El llamado a una administración eficiente puede parecer inútil, pero uno de cada cinco estadounidenses pobres elegibles para incrementos salariales no los reclama. Los sistemas de pago digital más ágiles reducirán la necesidad de un universalismo costoso como una solución a prueba de fallas y permitirán una mejor orientación y tiempos de respuesta más rápidos. Los sistemas digitales también permiten la opción de emergencia de realizar pagos temporales en efectivo a todos los hogares.
Esa es la parte fácil. Equilibrar la generosidad y el dinamismo es más difícil. Parte de la solución es aumentar los salarios de los trabajadores mal pagados. Los países anglosajones lo han hecho bien desde las reformas de las décadas de 1990 y 2000. Pero los incrementos salariales son de poca utilidad para los desempleados y, a menudo, son una compensación escasa para las personas que pierden buenos trabajos debido a fuerzas que escapan a su control.
El miserable apoyo a los desempleados en Gran Bretaña y Estados Unidos preserva los incentivos para trabajar, pero a un alto costo humano. La escasez de seguros sociales ha socavado el apoyo político por destrucción creativa, el catalizador del aumento de los niveles de vida.
Europa continental tiende a financiar los ingresos de los trabajadores tradicionales de forma más generosa. Pero la distorsión de los incentivos conduce a un mayor desempleo y a divisiones entre los allegados mimados y un precariado. Ambos lados del Atlántico carecen de una protección social permanente que asegure a los trabajadores independientes y a los autónomos.
Hay un país que combina la flexibilidad del mercado laboral con la generosidad: Dinamarca, que gasta grandes sumas (1.9% del PBI en el 2018) en recapacitación y asesoramiento a los desempleados. Estas intervenciones evitan que los desempleados caigan en la dependencia.

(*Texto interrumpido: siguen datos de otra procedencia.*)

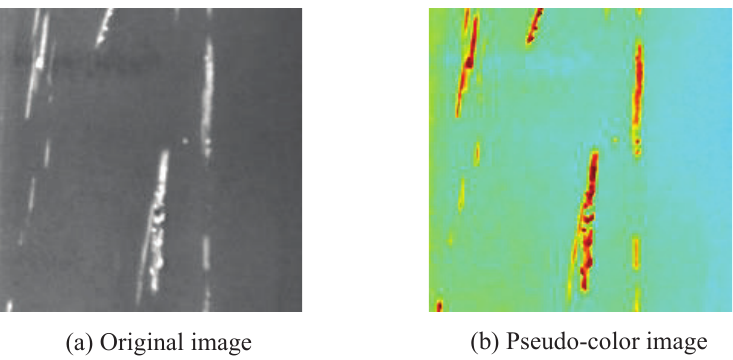
Figure 6. Pseudo-color enhancement effect. ( a ) original image, ( b ) pseudo-color image.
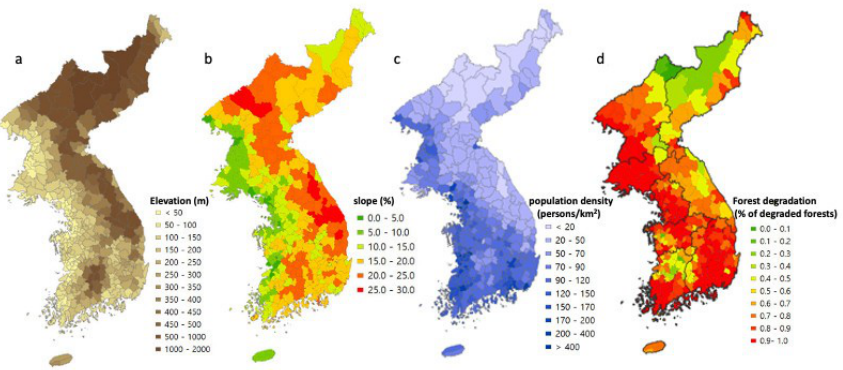
Figure 4. By district, as of 1910: ( a ) average elevation, ( b ) average slope, ( c ) population density/km 2 , and ( d ) deforestation rate (source: Bae and Kim, 2019).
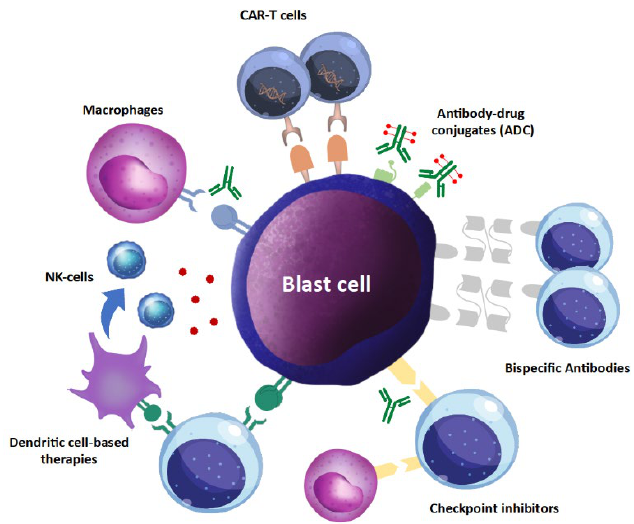
Figure 2. Overview of the immune-based therapeutic approaches under investigation. Starting from the top right and going clockwise: ADC are monoclonal antibodies against a specific tumor antigen, linked to a drug/toxin which is internalized in the target cell, causing its death. Bispecific antibodies have two targets, one specific for the tumor cell and the other for T cells, and function as T-cell engagers. Checkpoint inhibitors enhance anti-leukemic immune responses by the inhibition of the suppressive effect of checkpoint proteins. Dendritic cell-based therapies consist of vaccination strategies either with peptides or directly with DCs loaded with tumor antigens which are then presented on their surface to both T and NK cells. A macrophage-based therapy is represented by magrolimab, an anti-CD47 monoclonal antibody that interferes with the suppressive signals for macrophages, working similarly to checkpoint inhibitors. Finally, there are cellular therapies with adoptive NK cell infusions or CAR-T cells. Chimeric antigen receptors are surface molecules with an antigen-recognition domain linked to signaling regions of the T-cell receptor pathway, capable of T-cell activation.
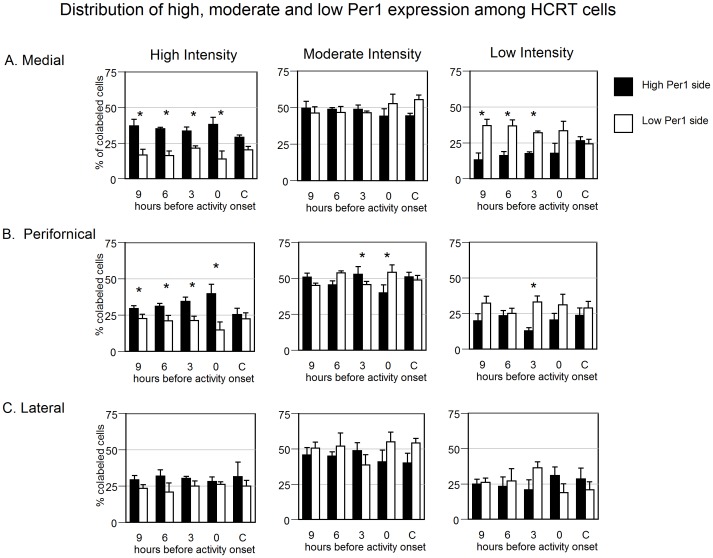

Per1 intensity quantified by category of intensity within HCRT cells.Distribution of cells expressing high (left), moderate (center) or low (right) levels of Per1 in the (A) medial, (B) perifornical and (C) lateral regions of the HCRT-expressing cells of the LH/DMH. * p<0.05 vs. low side.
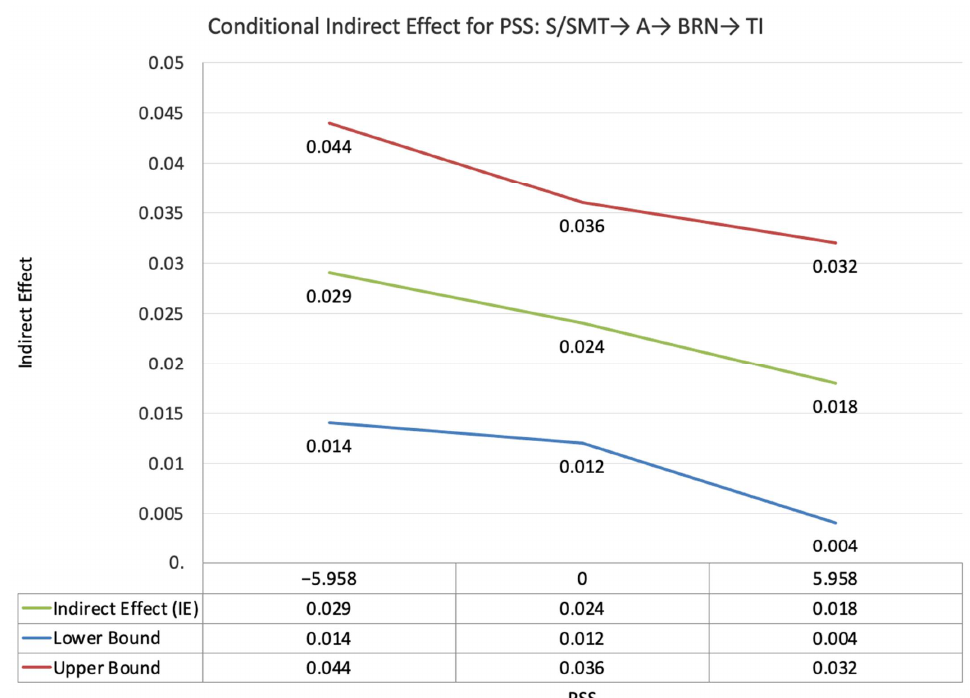
Figure 5. Conditional indirect effects of the difference between other-PMIEs compared to the control group on turnover intentions at low, average and high levels of self-disclosure, through relatedness satisfaction and work engagement.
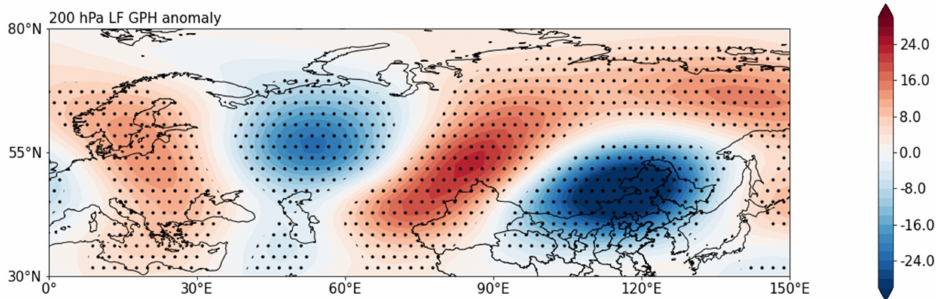
Figure 8. Composited 200 hPa low-frequency GPH anomalies of LFEHTs from 5 to 10 days before their occurrences (the dotted areas are significant at a 95% confidence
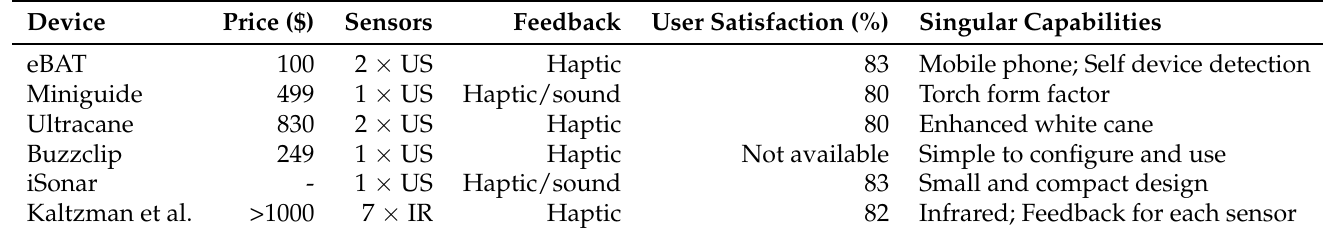
Table 5. Comparison of the eBAT with other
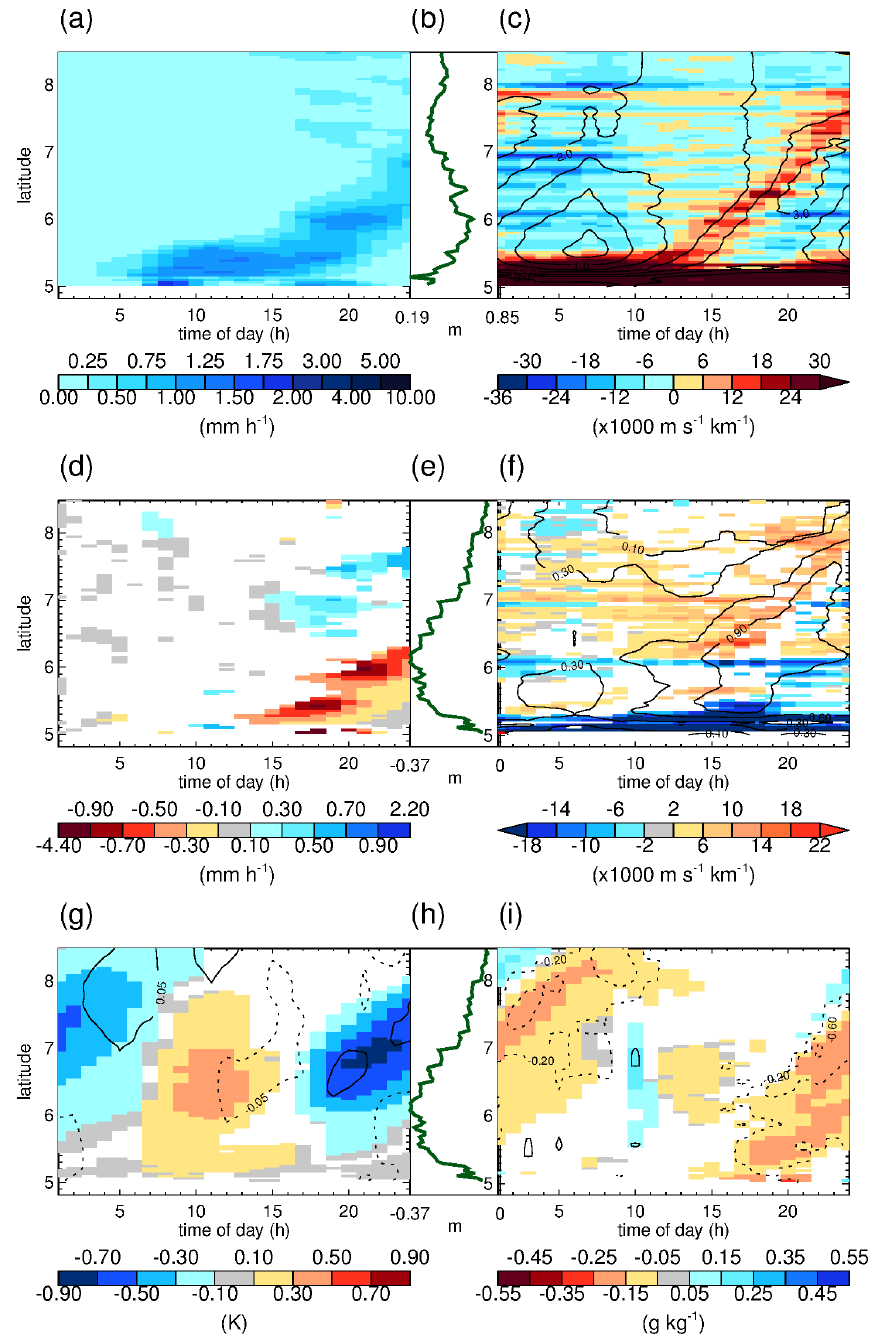
Figure 10. As for Fig. 8 but for cross sections 6–3 ◦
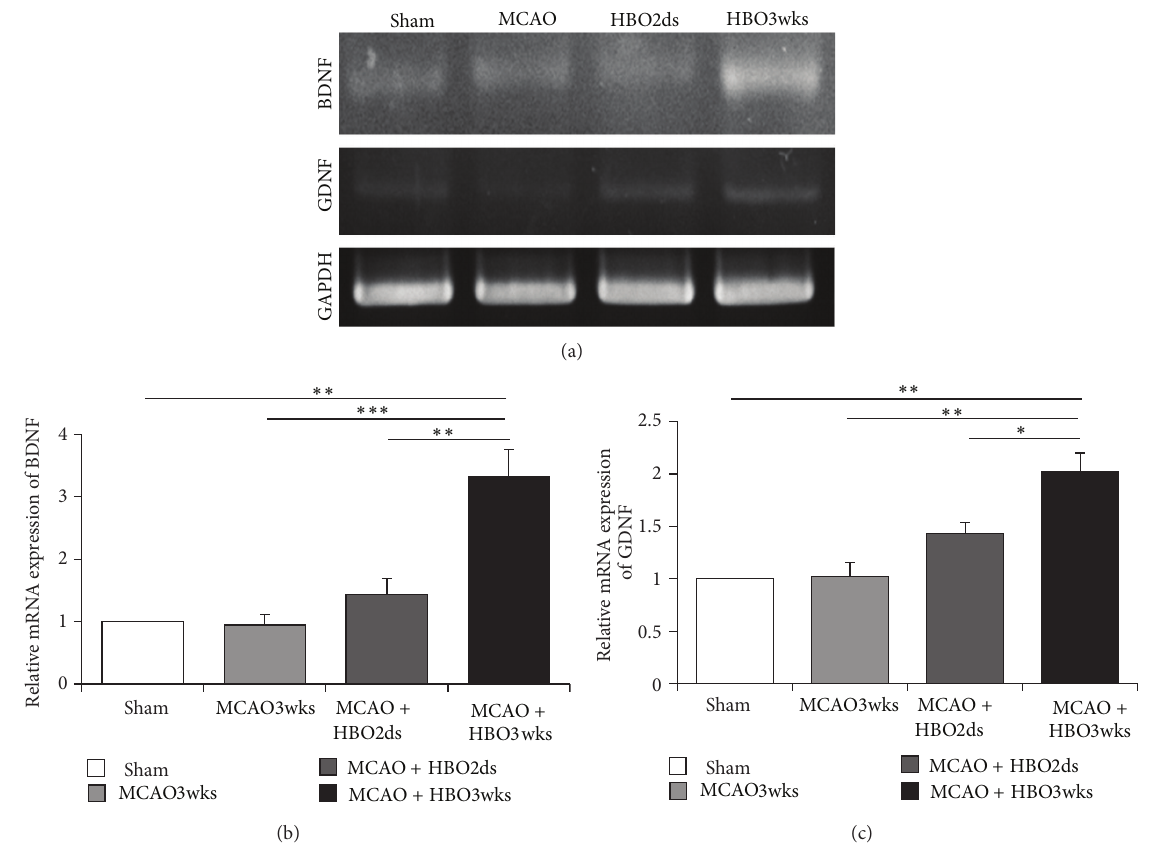
Figure 7: Long course HBO increased neurotrophic factor level. (a) The mRNA levels of BDNF and GDNF showed that mRNA expression levels were increased in HBO treatment group. ((b) and (c)) Expression levels of BDNF and GDNF were significantly increased in the HBO3wks group ( 𝑃 < 0.05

Las deficiencias de las políticas en otros lugares a menudo son evidentes. Los esfuerzos de Gran Bretaña han fracasado. El gasto comparable de Estados Unidos es menos de 20 veces mayor que el de Dinamarca, a pesar de que los pocos afortunados beneficiarios de su “asistencia de ajuste comercial” ganan US$ 50,000 más en salarios, en promedio, durante una década.
Durante años, el gasto social ha favorecido a las personas mayores y una red obsoleta. Debería reconstruirse en torno a políticas activas del mercado laboral que utilicen la tecnología para ayudar a todos, desde los trabajadores comerciales que son víctimas de la disrupción hasta las madres cuyas habilidades se han atrofiado y aquellos cuyos trabajos son reemplazados por máquinas. Los gobiernos no pueden eliminar el riesgo, pero pueden ayudar a garantizar que, si ocurre una calamidad, la gente se recupere.